What is required = Throughout the listing below, copy each line containing "dotazy".

Records =
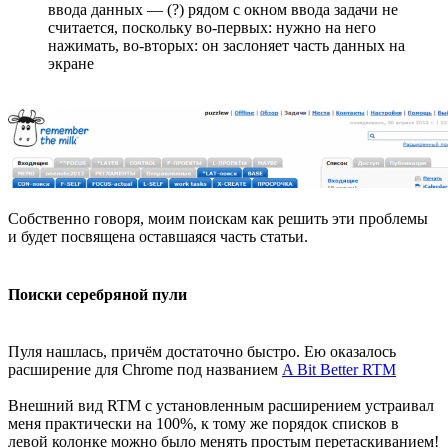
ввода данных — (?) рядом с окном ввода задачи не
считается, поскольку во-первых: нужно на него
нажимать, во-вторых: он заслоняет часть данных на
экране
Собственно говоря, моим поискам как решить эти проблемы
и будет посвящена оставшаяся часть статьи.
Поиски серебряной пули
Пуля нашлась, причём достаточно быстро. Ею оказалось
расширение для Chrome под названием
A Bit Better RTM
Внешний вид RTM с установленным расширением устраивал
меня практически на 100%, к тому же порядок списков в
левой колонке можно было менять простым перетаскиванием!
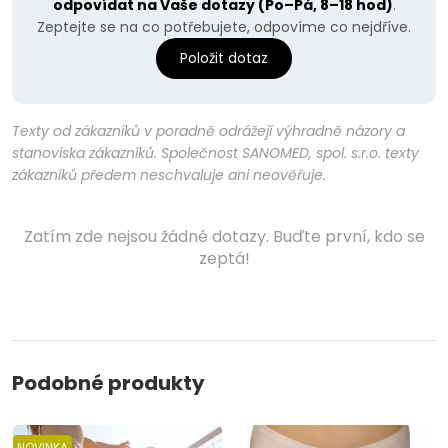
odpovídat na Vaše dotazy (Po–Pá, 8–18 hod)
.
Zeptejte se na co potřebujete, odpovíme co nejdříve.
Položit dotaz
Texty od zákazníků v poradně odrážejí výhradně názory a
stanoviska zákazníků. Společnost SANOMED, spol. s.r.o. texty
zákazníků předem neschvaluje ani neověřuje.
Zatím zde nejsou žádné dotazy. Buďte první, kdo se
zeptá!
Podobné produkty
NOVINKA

---

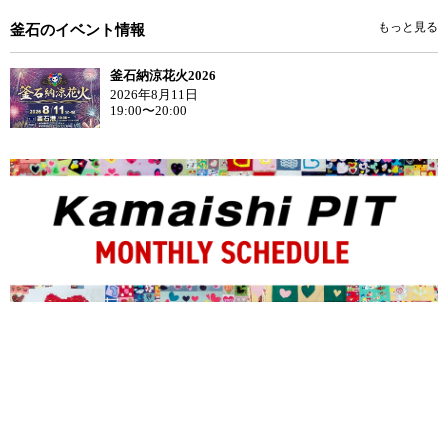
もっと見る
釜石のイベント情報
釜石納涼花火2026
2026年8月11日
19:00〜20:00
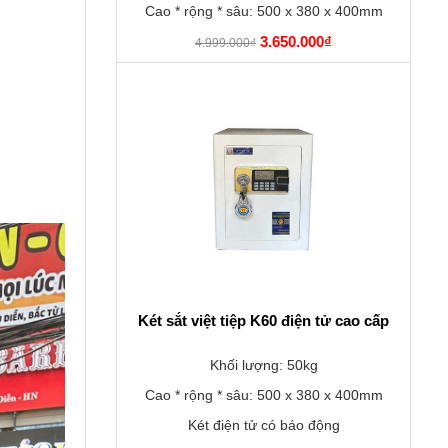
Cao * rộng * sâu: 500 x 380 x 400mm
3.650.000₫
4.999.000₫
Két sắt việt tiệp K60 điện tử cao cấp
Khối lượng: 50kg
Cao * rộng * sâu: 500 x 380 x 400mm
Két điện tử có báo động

Your solution =
odpovídat na Vaše dotazy (Po–Pá, 8–18 hod)
Zatím zde nejsou žádné dotazy. Buďte první, kdo se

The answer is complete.